The judge said that all those who commit crimes against women must be taken by the scruff of the neck and taught a lesson. Yes, it’s high time we gave up hypocrisy and started dealing with the real problem in order to find a permanent solution. Changing the mindset will do a lot of good for the country in the long run.
—Sunil Vaidya, by email
You are welcome
The chief minister of Delhi, Sheila Dikshit, has candidly admitted that her own daughter feels unsafe in Delhi. Coming from a mother, we can empathise with her emotional outburst. But coming from the chief executive of the state it is tantamount to complete abdication of responsibility. If the chief minister’s daughter feels unsafe in the city, what hope do the daughters of the aam aadmi have? The situation in Delhi being so hopeless, the government should seriously consider putting up a hoarding with the legend: “Welcome to Delhi – the rape capital of India”.
—Robert Castellino, Mumbai
Go slow on Aadhaar
Apropos of “Aadhaar to be mandatory for land deals”, it is distressing to read about the government’s insistence on this identification proof when a large number of citizens who have applied for it have not received the cards and an equally large number have yet to apply for it. There has been a rush for the Aadhaar card after it was announced that it is necessary to get subsidised LPG cylinders, provident fund, and payment under MNREGA.

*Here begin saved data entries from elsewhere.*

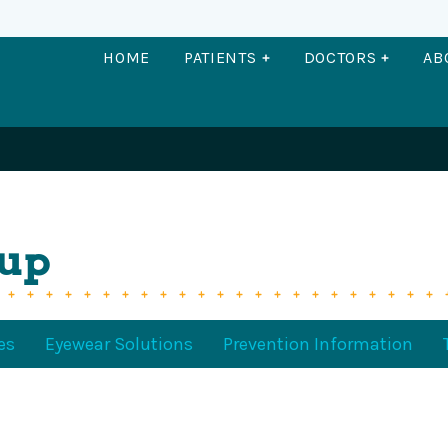
OPEN PATIENTS
OPEN DO
HOME
PATIENTS
DOCTORS
AB
oup
es
Eyewear Solutions
Prevention Information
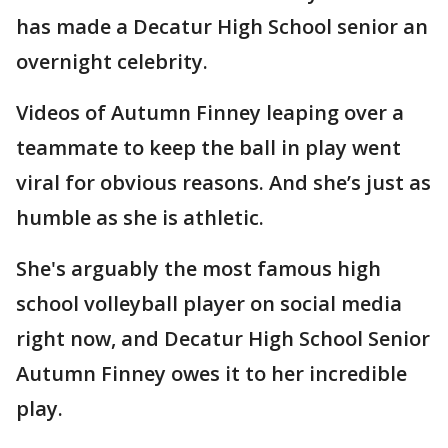
has made a Decatur High School senior an
overnight celebrity.
Videos of Autumn Finney leaping over a
teammate to keep the ball in play went
viral for obvious reasons. And she’s just as
humble as she is athletic.
She's arguably the most famous high
school volleyball player on social media
right now, and Decatur High School Senior
Autumn Finney owes it to her incredible
play.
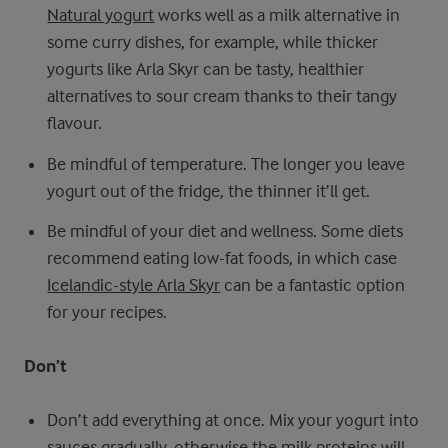
Natural yogurt
works well as a milk alternative in
some curry dishes, for example, while thicker
yogurts like Arla Skyr can be tasty, healthier
alternatives to sour cream thanks to their tangy
flavour.
Be mindful of temperature. The longer you leave
yogurt out of the fridge, the thinner it’ll get.
Be mindful of your diet and wellness. Some diets
recommend eating low-fat foods, in which case
Icelandic-style Arla Skyr
can be a fantastic option
for your recipes.
Don’t
Don’t add everything at once. Mix your yogurt into
sauces gradually, otherwise the milk proteins will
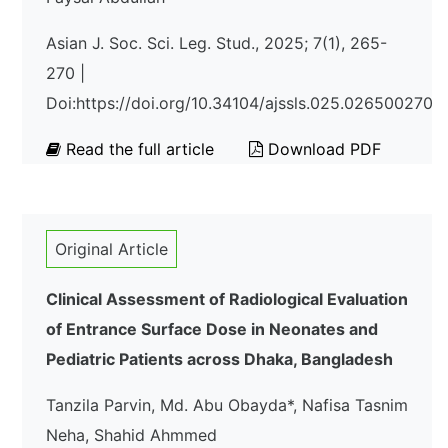
Asian J. Soc. Sci. Leg. Stud., 2025; 7(1), 265-
270 |
Doi:https://doi.org/10.34104/ajssls.025.026500270
Read the full article
Download PDF
Original Article
Clinical Assessment of Radiological Evaluation
of Entrance Surface Dose in Neonates and
Pediatric Patients across Dhaka, Bangladesh
Tanzila Parvin, Md. Abu Obayda*, Nafisa Tasnim
Neha, Shahid Ahmmed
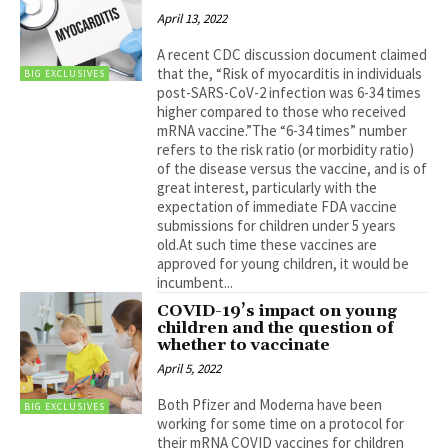
April 13, 2022
A recent CDC discussion document claimed
that the, “Risk of myocarditis in individuals
BIG EXCLUSIVES
post-SARS-CoV-2 infection was 6-34 times
higher compared to those who received
mRNA vaccine.”The “6-34 times” number
refers to the risk ratio (or morbidity ratio)
of the disease versus the vaccine, and is of
great interest, particularly with the
expectation of immediate FDA vaccine
submissions for children under 5 years
old.At such time these vaccines are
approved for young children, it would be
incumbent...
COVID-19’s impact on young
children and the question of
whether to vaccinate
April 5, 2022
Both Pfizer and Moderna have been
BIG EXCLUSIVES
working for some time on a protocol for
their mRNA COVID vaccines for children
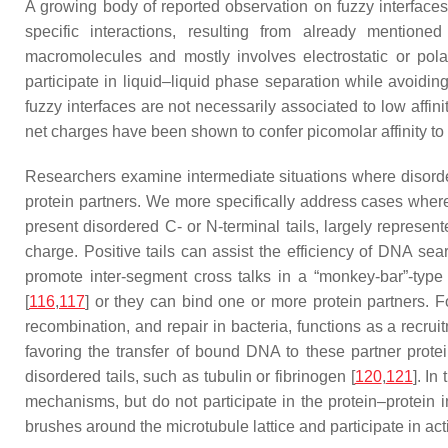
A growing body of reported observation on fuzzy interfaces 
specific interactions, resulting from already mentione
macromolecules and mostly involves electrostatic or pol
participate in liquid–liquid phase separation while avoiding
fuzzy interfaces are not necessarily associated to low aff
net charges have been shown to confer picomolar affinity to t
Researchers examine intermediate situations where disorder
protein partners. We more specifically address cases where
present disordered C- or N-terminal tails, largely represe
charge. Positive tails can assist the efficiency of DNA sea
promote inter-segment cross talks in a “monkey-bar”-typ
[
116
,
117
] or they can bind one or more protein partners. F
recombination, and repair in bacteria, functions as a recru
favoring the transfer of bound DNA to these partner protei
disordered tails, such as tubulin or fibrinogen [
120
,
121
]. In
mechanisms, but do not participate in the protein–protein i
brushes around the microtubule lattice and participate in act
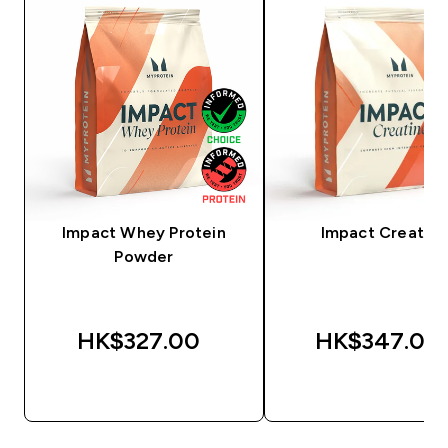
Impact Whey Protein
Impact Creatine
Powder
HK$327.00‎
HK$347.00‎
QUICK BUY
QUICK BUY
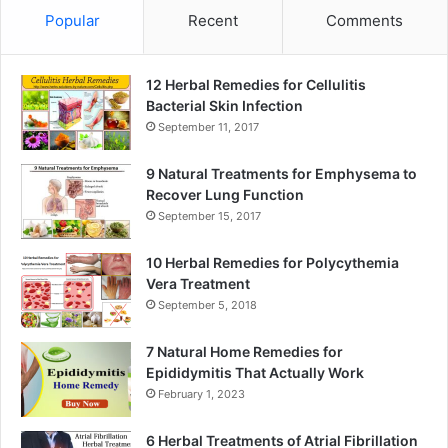
Popular
Recent
Comments
12 Herbal Remedies for Cellulitis
Bacterial Skin Infection
September 11, 2017
9 Natural Treatments for Emphysema to
Recover Lung Function
September 15, 2017
10 Herbal Remedies for Polycythemia
Vera Treatment
September 5, 2018
7 Natural Home Remedies for
Epididymitis That Actually Work
February 1, 2023
6 Herbal Treatments of Atrial Fibrillation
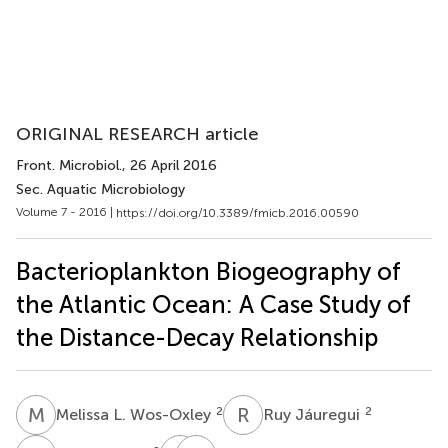
ORIGINAL RESEARCH article
Front. Microbiol.
, 26 April 2016
Sec. Aquatic Microbiology
Volume 7 - 2016 |
https://doi.org/10.3389/fmicb.2016.00590
Bacterioplankton Biogeography of
the Atlantic Ocean: A Case Study of
the Distance-Decay Relationship
M
L
R
J
2
2
Melissa L. Wos-Oxley
Ruy Jáuregui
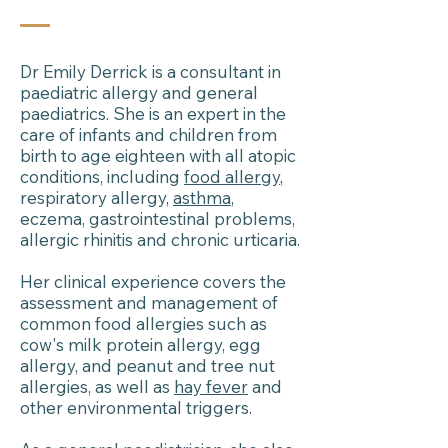
Dr Emily Derrick is a consultant in
paediatric allergy and general
paediatrics. She is an expert in the
care of infants and children from
birth to age eighteen with all atopic
conditions, including
food allergy
,
respiratory allergy,
asthma
,
eczema, gastrointestinal problems,
allergic rhinitis and chronic urticaria.
Her clinical experience covers the
assessment and management of
common food allergies such as
cow's milk protein allergy, egg
allergy, and peanut and tree nut
allergies, as well as
hay fever
and
other environmental triggers.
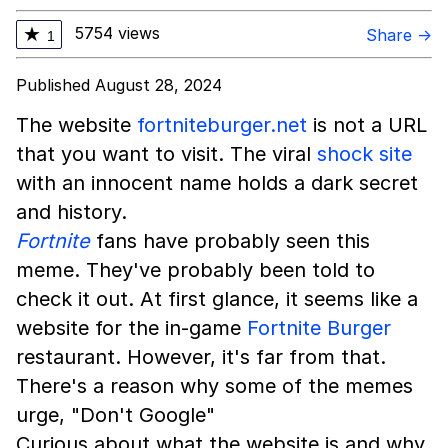
5754 views
★
Share →
1
Published August 28, 2024
The website
fortniteburger.net
is not a URL
that you want to visit. The viral
shock site
with an innocent name holds a dark secret
and history.
Fortnite
fans have probably seen this
meme. They've probably been told to
check it out. At first glance, it seems like a
website for the in-game
Fortnite Burger
restaurant. However, it's far from that.
There's a reason why some of the memes
urge, "Don't Google"
Curious about what the website is and why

The Aadhaar centres are unable to cope up with this rush and this has given rise to unfair practices for a service that is supposed to be free of charge. The government ought to go slow on making the Aadhar number compulsory, while ensuring adequate arrangement for the issue of the cards.
—Kishorekumar J Ved, by email
Leaning towards Maharashtra
The Maharashtra Ekikaran Samiti has won the Belgaum municipal elections yet again. The party is pro-Maharashtra and despite the best efforts by the Karnataka government, organising Kannada celebrations in the region a few years ago and holding the winter session of the state legislature there, it seems that the people of Belgaum favour joining Maharashtra. The President of India should take note of this fact and hold a referendum in Belgaum towards reaching a decision on the issue.